## EXTRAIT DU DOCUMENT
"""
Ce septième quintil introduit une dimension aussi bien sensuelle que sublimée. Les sens, souvent considérés comme des obstacles sur le chemin spirituel, sont ici purifiés, transformés. La « blessure » infligée par la main légère de l’ami est une blessure d’amour, un rappel que cette union, bien qu’extatique, implique un abandon total.
Je perçois dans cette scène une intensité où les sens deviennent des canaux pour l’Expérience Divine. Ils ne sont plus attachés au monde matériel, ils sont réorientés vers une réalité supérieure. Cet éveil des sens purifiés est une preuve que l’Union Mystique englobe tout l’Être, Corps et Âme.
8e Quintil : L’Oubli et la Plénitude
« En paix je m’oubliai, / J’inclinai le visage sur l’ami, / Tout cessa, je cédai, / Délaissant mon souci / Entre les fleurs de lys parmi l’oubli ».
Le poème se conclut sur un acte d’abandon total. L’oubli de soi n’est pas une perte, c’est une transcendance. En s’oubliant, l’Âme cesse de s’attacher à ses propres limites pour s’immerger dans l’Infini. Les « fleurs de lys », symbole de pureté, deviennent le lieu de cet oubli béatifique.
Je vois, dans cette fin, une plénitude parfaite où l’Âme trouve son repos dans l’Union Divine. Il n’y a plus de mouvement, plus de désir, plus de besoin, plus d’attachement, plus de manque, plus de séparations. Tout est accompli dans une paix qui dépasse l’entendement.
"""
## CONSIGNE A
Citez sans modification le passage du commentaire sur le poème allant de « 8e Quintil : L’Oubli » à « qui dépasse l’entendement. ».

## DONNÉES AFFICHÉES
"""
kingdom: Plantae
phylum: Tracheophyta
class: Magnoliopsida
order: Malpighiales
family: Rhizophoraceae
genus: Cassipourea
"""
"""
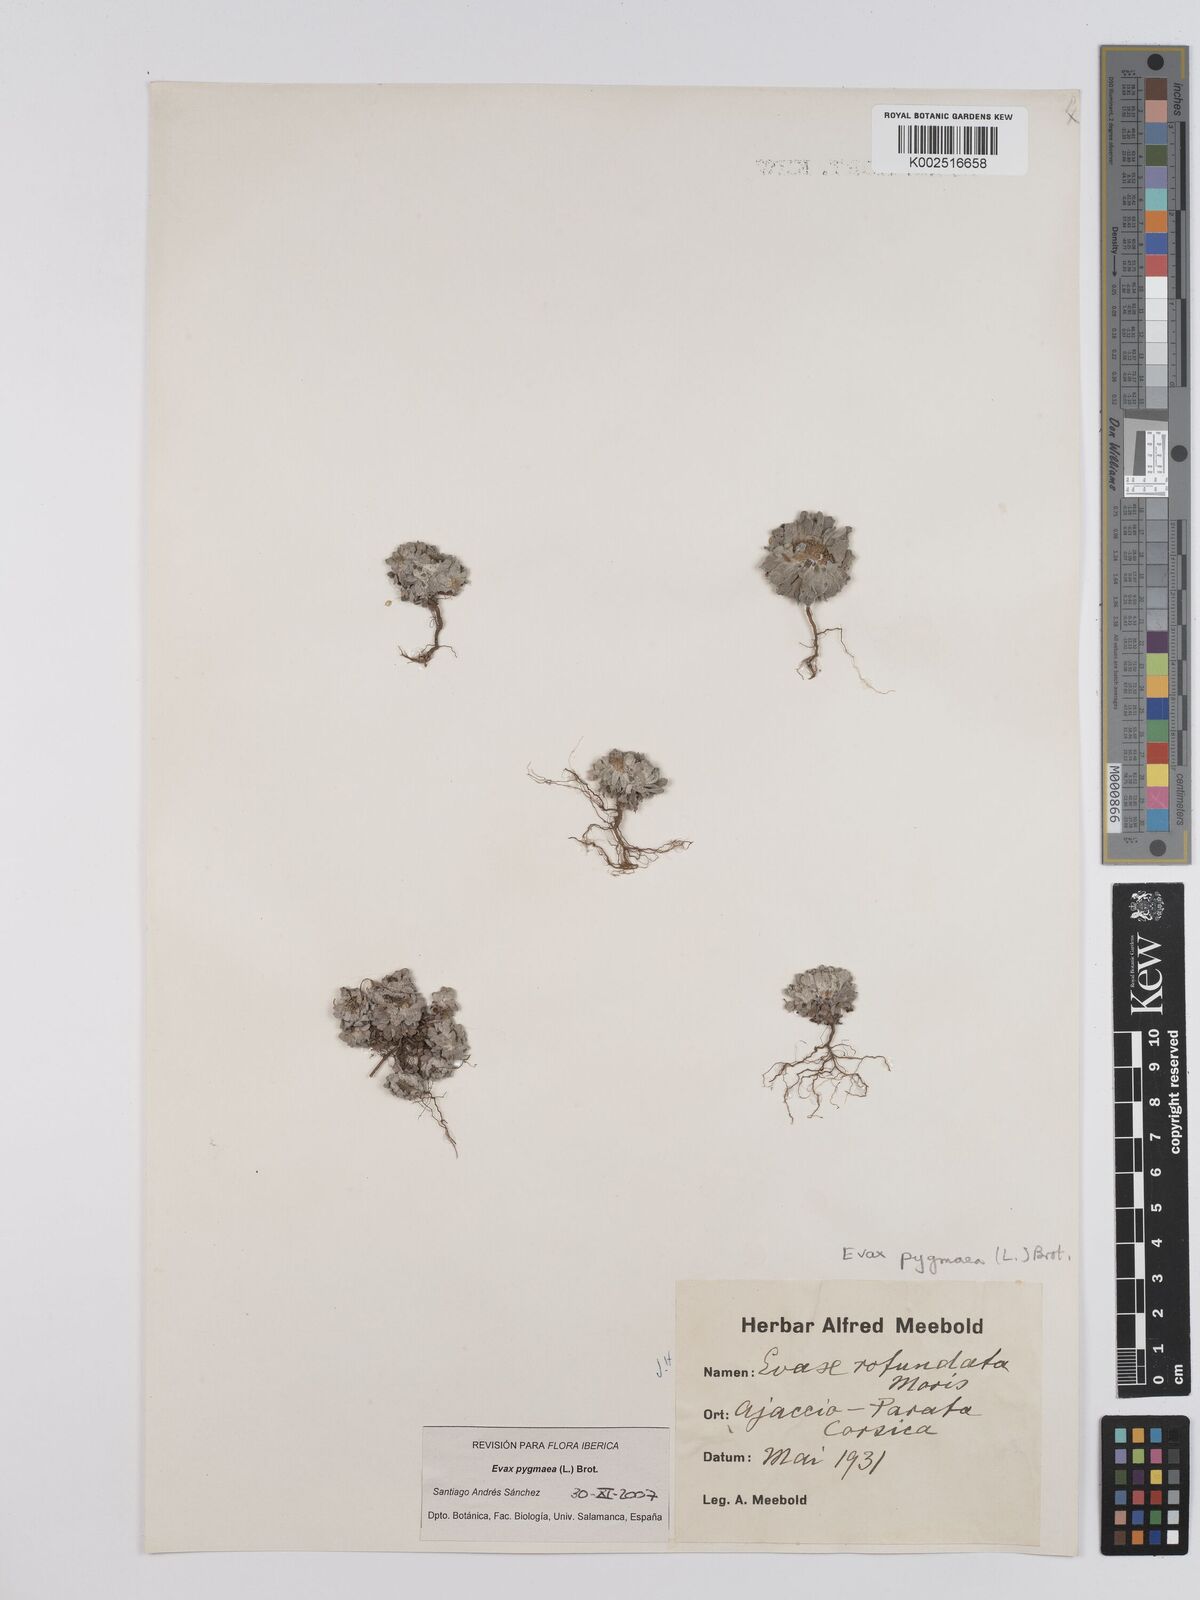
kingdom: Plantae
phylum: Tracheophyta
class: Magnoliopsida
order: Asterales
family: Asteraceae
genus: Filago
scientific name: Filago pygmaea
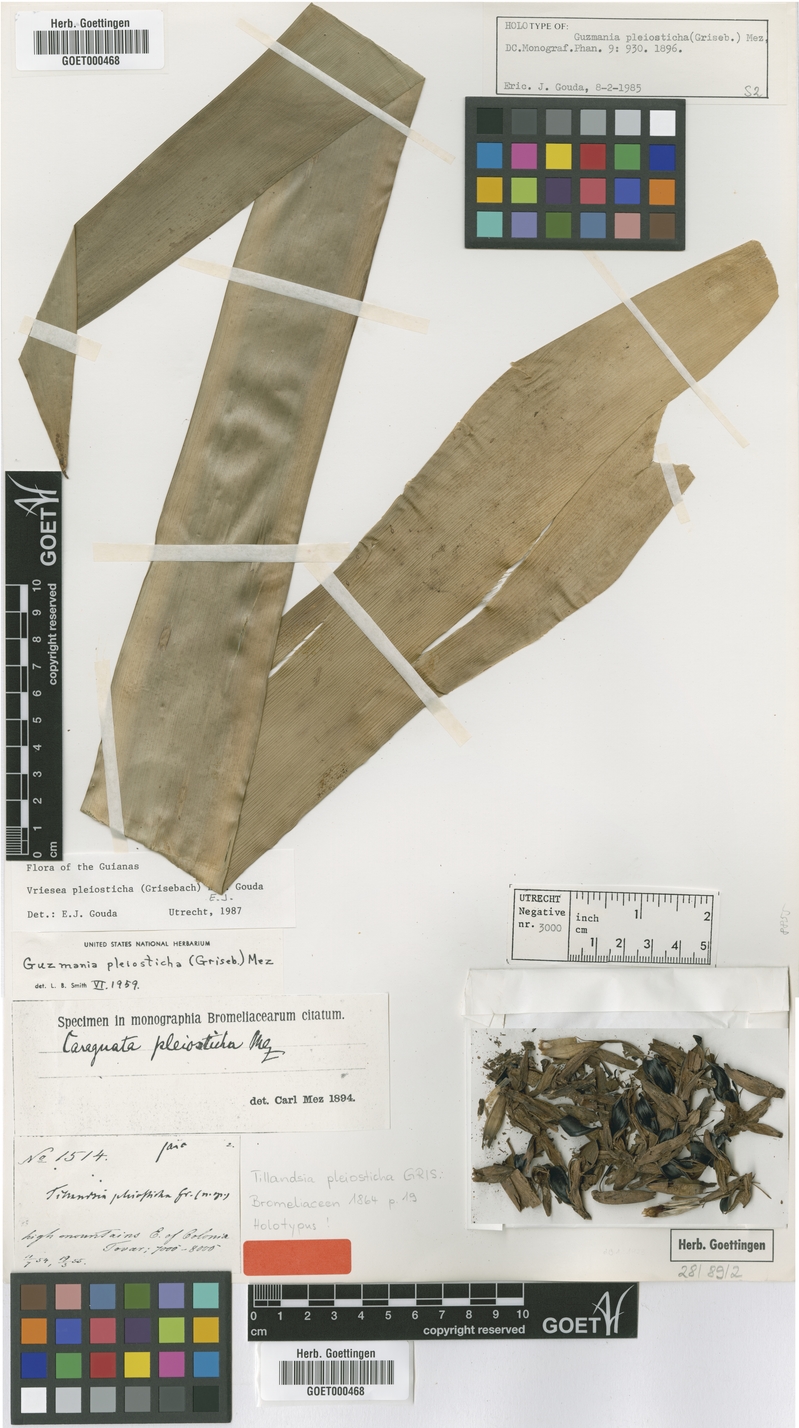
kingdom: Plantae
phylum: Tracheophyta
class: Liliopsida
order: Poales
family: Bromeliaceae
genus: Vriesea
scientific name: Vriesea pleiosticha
"""
## CONSIGNE B
Recopiez à l'identique les lignes des enregistrements, de la ligne contenant « family: Asteraceae » à la ligne contenant « scientific name: Vriesea pleiosticha », bornes incluses. Omettez les images dans la réponse.

## RÉPONSE A
8e Quintil : L’Oubli et la Plénitude
« En paix je m’oubliai, / J’inclinai le visage sur l’ami, / Tout cessa, je cédai, / Délaissant mon souci / Entre les fleurs de lys parmi l’oubli ».
Le poème se conclut sur un acte d’abandon total. L’oubli de soi n’est pas une perte, c’est une transcendance. En s’oubliant, l’Âme cesse de s’attacher à ses propres limites pour s’immerger dans l’Infini. Les « fleurs de lys », symbole de pureté, deviennent le lieu de cet oubli béatifique.
Je vois, dans cette fin, une plénitude parfaite où l’Âme trouve son repos dans l’Union Divine. Il n’y a plus de mouvement, plus de désir, plus de besoin, plus d’attachement, plus de manque, plus de séparations. Tout est accompli dans une paix qui dépasse l’entendement.

## RÉPONSE B
family: Asteraceae
genus: Filago
scientific name: Filago pygmaea
kingdom: Plantae
phylum: Tracheophyta
class: Liliopsida
order: Poales
family: Bromeliaceae
genus: Vriesea
scientific name: Vriesea pleiosticha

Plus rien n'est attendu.